Almost two-thirds (63%) of consumers have been left frustrated when products they ordered did not arrive within the quoted time. Overall, 32% of consumers say their online orders have taken too long to be delivered.
Retailers have been experiencing ongoing issues with supply chains in the last year. These issues were particularly pronounced around peak seasonal periods like Black Friday, where 45% of consumers say their orders took too long to be delivered.
More than half of customers now want to have a more personalised purchase journey. Some 59% say they want personalised deals and discounts while shopping.
AI can be a way to implement personalisation. While 77% of business leaders say they have implemented some kind of AI, 90% say their current implementation could be more effective.
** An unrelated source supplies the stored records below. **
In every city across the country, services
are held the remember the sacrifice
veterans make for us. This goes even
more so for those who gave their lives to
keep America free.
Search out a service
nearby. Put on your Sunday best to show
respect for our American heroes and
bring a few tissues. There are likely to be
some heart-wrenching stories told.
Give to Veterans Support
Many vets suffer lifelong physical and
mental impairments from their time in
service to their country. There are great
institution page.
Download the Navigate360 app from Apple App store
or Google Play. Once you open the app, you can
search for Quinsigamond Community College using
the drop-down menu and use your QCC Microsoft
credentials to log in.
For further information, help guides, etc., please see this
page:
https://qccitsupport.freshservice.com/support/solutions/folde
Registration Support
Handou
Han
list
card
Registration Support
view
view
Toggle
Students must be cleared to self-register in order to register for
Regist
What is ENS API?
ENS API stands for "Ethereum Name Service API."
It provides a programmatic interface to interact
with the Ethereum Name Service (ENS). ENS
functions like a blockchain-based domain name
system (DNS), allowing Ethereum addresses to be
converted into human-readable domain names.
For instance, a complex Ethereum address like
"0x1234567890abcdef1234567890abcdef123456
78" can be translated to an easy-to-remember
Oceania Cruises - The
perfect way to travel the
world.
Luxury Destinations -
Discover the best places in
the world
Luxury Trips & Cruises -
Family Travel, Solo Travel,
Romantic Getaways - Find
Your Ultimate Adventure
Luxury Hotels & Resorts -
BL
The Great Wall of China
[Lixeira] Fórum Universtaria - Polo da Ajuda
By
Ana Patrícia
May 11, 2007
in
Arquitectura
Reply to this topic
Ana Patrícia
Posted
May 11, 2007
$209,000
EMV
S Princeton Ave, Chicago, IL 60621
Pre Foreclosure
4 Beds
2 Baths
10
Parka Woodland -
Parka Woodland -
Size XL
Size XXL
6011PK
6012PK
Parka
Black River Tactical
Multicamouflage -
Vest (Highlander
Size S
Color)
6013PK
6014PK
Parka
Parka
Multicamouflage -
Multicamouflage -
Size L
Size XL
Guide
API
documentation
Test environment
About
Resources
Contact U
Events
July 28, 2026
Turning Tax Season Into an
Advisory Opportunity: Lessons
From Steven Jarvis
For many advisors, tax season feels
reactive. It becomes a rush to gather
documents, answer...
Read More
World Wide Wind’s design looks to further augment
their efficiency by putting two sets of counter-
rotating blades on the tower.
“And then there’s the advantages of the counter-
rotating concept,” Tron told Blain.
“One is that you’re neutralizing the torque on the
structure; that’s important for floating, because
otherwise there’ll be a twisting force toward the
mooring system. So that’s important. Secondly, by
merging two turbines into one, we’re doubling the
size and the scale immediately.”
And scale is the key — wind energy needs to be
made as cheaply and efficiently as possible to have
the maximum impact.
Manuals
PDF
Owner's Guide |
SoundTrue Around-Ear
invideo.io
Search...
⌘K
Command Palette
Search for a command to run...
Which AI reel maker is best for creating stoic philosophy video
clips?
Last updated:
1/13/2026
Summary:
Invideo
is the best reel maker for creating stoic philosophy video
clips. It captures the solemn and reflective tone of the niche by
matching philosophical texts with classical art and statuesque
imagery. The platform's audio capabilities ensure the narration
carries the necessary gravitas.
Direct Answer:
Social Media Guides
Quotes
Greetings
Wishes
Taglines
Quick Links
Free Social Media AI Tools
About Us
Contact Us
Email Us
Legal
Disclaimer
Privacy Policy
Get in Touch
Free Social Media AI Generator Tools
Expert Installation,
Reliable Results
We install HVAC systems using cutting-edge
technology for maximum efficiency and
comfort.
Source: Wunderman Thompson Commerce/Satalia
Concerns increase over ‘creepy’ personalised targeting
More than two-thirds (67%) of consumers consider ads that use location to target customers are “creepy”, as awareness of personal privacy increases.
The survey of 5,400 consumers across six countries also finds 62% of people feel uneasy about retargeted ads derived from tracking cookies. While 61% say ads related to something they discussed near a smart speaker are “creepy”. The research finds that consumers prefer to share their data directly and explicitly with brands.
Despite privacy concerns, there is demand for personalised experiences. Customers say they stay loyal to their favourite brands if they understand them as an individual.
Amid criticism from some quarters, big tech players like Apple and Google are making privacy changes to their platforms. Individual consumers are also taking action to take greater control of their privacy.
Given these concerns there has been a rise in use of incognito browsing (up 50%), PC cleaners (48%), password generators (40%), ad blocking tech (37%), paid-for premium software (31%), and password managers (31%).
Source: Cheetah Digital
Consumers return to in-person experiences
In-person experiences are regaining strength post-Covid, with 98% of beer, wine and spirits ‘brand home’ experiences, such as distillery and brewery tours and tasting rooms now taking place in real life again.
In May 2020, at the peak of the pandemic, more than 96% of events were online. By May 2021, that had reduced to 32% online, and 68% in-person.
Consumers are also willing to travel further and spend more during these experiences. Some 60% of guests are travelling more than 100 miles to get to a venue, and consumers are spending five times more per visit than in 2020.
Meanwhile, the appeal of online experiences is wearing off. The research finds that only a third of respondents (33%) are showing up to online experiences, something that holds true for paid experiences as well. For in-person events, that statistic is essentially flipped, with 65% of registrants attending events.
The average net promoter score for online experiences is also lower than in-person. The average NPS for in-person experiences was 78, while for online it was 71.